Eventually the train arrived at 3.30pm and we got on board. We had a ticket for a sleeper berth which would have been quite nice at 7am. Of course by 3.30pm it was now converted to seats. In with us were a couple with their 8 year old son called Neem. I knew that within two minutes as he was a noisy, hyperactive, disobedient little s***. Don't you just hate pleading parents? Stop it Neem, please Neem, come here Neem. 'Neem sit down and shut up or I'll lock you in a suitcase and put you in the luggage car'. I thought but didn't say. I felt a tiny bit guilty later when I found out the problem with the train occurred outside Mumbai between stations and these people had been on the train for 20 hours. Another couple had been trapped for 27 hours. 'It's ok' he said. 'We are Indians we get used to this'.
I closed my eyes and practised my Zen as we sat in a small space with Neem and the others on an uncomfortable seat/bed.

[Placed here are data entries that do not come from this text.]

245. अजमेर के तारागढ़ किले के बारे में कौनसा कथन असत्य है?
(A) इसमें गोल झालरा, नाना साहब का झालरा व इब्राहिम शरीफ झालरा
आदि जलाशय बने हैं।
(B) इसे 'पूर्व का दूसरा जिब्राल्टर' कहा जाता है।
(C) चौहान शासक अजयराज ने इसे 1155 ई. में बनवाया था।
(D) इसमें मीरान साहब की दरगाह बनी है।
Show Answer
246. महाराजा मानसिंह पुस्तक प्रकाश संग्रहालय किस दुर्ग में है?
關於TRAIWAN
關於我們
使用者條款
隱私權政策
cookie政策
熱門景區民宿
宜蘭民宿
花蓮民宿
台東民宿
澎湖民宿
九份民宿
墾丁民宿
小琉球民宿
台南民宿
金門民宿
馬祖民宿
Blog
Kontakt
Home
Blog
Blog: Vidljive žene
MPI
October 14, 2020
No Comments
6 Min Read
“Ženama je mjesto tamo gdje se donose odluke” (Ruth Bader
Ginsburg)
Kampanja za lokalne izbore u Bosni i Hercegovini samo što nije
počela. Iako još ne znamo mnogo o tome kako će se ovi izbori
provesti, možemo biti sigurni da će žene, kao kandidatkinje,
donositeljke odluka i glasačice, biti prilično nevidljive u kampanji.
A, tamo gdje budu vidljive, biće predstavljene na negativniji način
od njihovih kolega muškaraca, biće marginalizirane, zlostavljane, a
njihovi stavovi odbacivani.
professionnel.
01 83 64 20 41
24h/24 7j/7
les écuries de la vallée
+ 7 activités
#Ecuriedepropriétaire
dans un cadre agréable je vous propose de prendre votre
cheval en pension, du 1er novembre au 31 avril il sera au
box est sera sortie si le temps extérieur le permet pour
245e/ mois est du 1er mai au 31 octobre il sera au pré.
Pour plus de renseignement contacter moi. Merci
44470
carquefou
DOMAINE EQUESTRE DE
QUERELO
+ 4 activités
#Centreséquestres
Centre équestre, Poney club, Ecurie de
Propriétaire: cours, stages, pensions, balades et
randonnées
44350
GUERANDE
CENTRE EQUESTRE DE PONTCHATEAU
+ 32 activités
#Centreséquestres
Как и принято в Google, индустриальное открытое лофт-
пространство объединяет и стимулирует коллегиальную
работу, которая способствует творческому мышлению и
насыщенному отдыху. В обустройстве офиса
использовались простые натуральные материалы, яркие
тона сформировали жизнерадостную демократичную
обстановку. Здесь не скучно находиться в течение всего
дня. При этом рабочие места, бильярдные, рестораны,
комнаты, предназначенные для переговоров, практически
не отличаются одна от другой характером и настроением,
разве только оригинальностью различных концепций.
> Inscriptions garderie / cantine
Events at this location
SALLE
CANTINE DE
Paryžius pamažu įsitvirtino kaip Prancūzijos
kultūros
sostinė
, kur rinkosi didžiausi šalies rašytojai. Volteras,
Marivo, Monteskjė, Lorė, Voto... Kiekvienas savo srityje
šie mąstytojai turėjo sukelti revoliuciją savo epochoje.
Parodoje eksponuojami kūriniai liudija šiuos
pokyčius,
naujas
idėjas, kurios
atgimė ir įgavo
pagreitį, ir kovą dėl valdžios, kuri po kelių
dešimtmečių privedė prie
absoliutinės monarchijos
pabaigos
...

We arrived at Mangalore five hours later. We were soon in a rickshaw and in our hotel. It's a nice 'business' hotel. A bit pricey but worth it after that day.
This morning we did some internet research booking hotels etc. We popped to the bus station to check on times and bumped into one of the couples from the train. They were now about to do seven hours on a bus. That's stamina for you. Especially as they were in their late sixties. They greeted us like long lost friends, shook hands then departed for their journey.
There isn't much to say about Mangalore. It's by the sea but is more of a port than a beach resort. Next stop is Mysore for Christmas. You'll all be pleased to know that we haven't escaped it. They don't celebrate it; they just try to make money out of it.